- Data

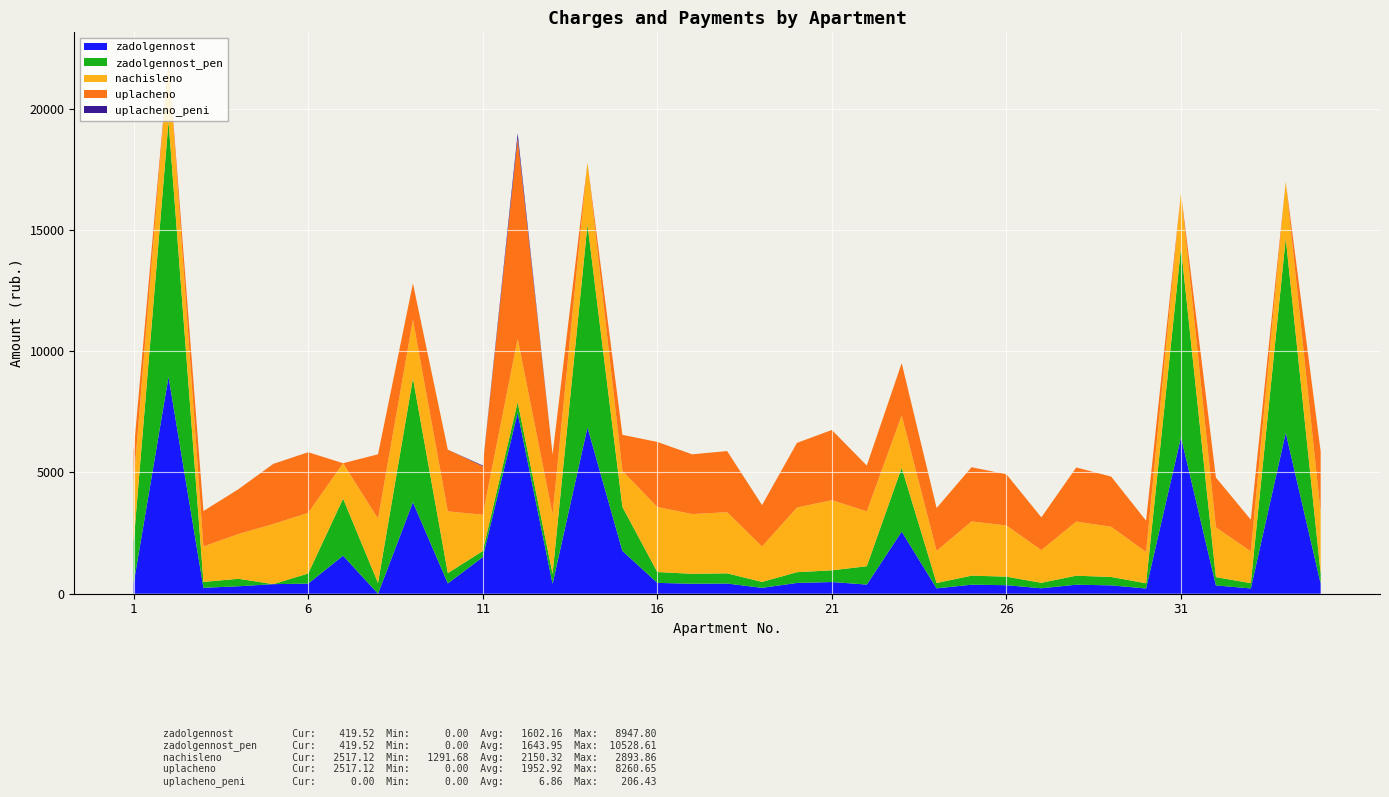

Reading right to left, extract all data points from this chart.

zadolgennost: 35=419.5	34=6636.9	33=218.0	32=342.2	31=6460.1	30=215.3	29=345.0	28=371.9	27=224.9	26=351.9	25=372.6	24=220.8	23=2562.5	22=377.4	21=482.3	20=444.4	19=242.1	18=420.2	17=410.7	16=447.1	15=1765.8	14=6861.6	13=409.9	12=7462.1	11=1510.6	10=424.4	9=3772.7	8=0.0	7=1568.5	6=416.8	5=394.9	4=307.7	3=243.6	2=8947.8	1=423.2
zadolgennost_pen: 35=419.5	34=8021.8	33=218.0	32=342.2	31=7808.1	30=215.3	29=345.0	28=371.9	27=224.9	26=351.9	25=372.6	24=220.8	23=2632.9	22=755.9	21=482.3	20=444.4	19=243.6	18=420.2	17=410.6	16=447.1	15=1814.3	14=8365.9	13=409.9	12=436.8	11=249.8	10=424.4	9=5107.5	8=442.3	7=2352.0	6=416.8	5=0.0	4=307.7	3=243.6	2=10528.6	1=1689.5
nachisleno: 35=2517.1	34=2330.8	33=1308.2	32=2053.4	31=2268.7	30=1291.7	29=2070.0	28=2231.5	27=1349.6	26=2111.4	25=2235.6	24=1324.8	23=2156.9	22=2264.6	21=2893.9	20=2666.2	19=1461.4	18=2521.3	17=2463.3	16=2682.7	15=1486.3	14=2554.4	13=2459.2	12=2620.6	11=1498.7	10=2546.1	9=2417.8	8=2653.7	7=1461.4	6=2500.6	5=2479.9	4=1846.4	3=1461.4	2=2570.9	1=2500.6
uplacheno: 35=2517.1	34=0.0	33=1308.2	32=2053.4	31=0.0	30=1291.7	29=2070.0	28=2231.5	27=1349.6	26=2111.4	25=2235.6	24=1766.4	23=2156.9	22=1887.2	21=2893.9	20=2666.2	19=1705.0	18=2521.3	17=2463.3	16=2682.7	15=1486.3	14=0.0	13=2459.2	12=8260.6	11=1998.2	10=2546.1	9=1500.0	8=2653.7	7=0.0	6=2500.6	5=2477.9	4=1846.4	3=1461.4	2=0.0	1=1250.3
uplacheno_peni: 35=0.0	34=0.0	33=0.0	32=0.0	31=0.0	30=0.0	29=0.0	28=0.0	27=0.0	26=0.0	25=0.0	24=0.0	23=0.0	22=0.1	21=0.0	20=0.0	19=2.0	18=0.0	17=0.3	16=0.0	15=0.0	14=0.0	13=0.0	12=206.4	11=29.4	10=0.0	9=0.0	8=0.0	7=0.0	6=0.0	5=1.7	4=0.0	3=0.0	2=0.0	1=0.0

- Problem
Pull out every line above that contains the word "right", and copy each one in full.

- Response
Reading right to left, extract all data points from this chart.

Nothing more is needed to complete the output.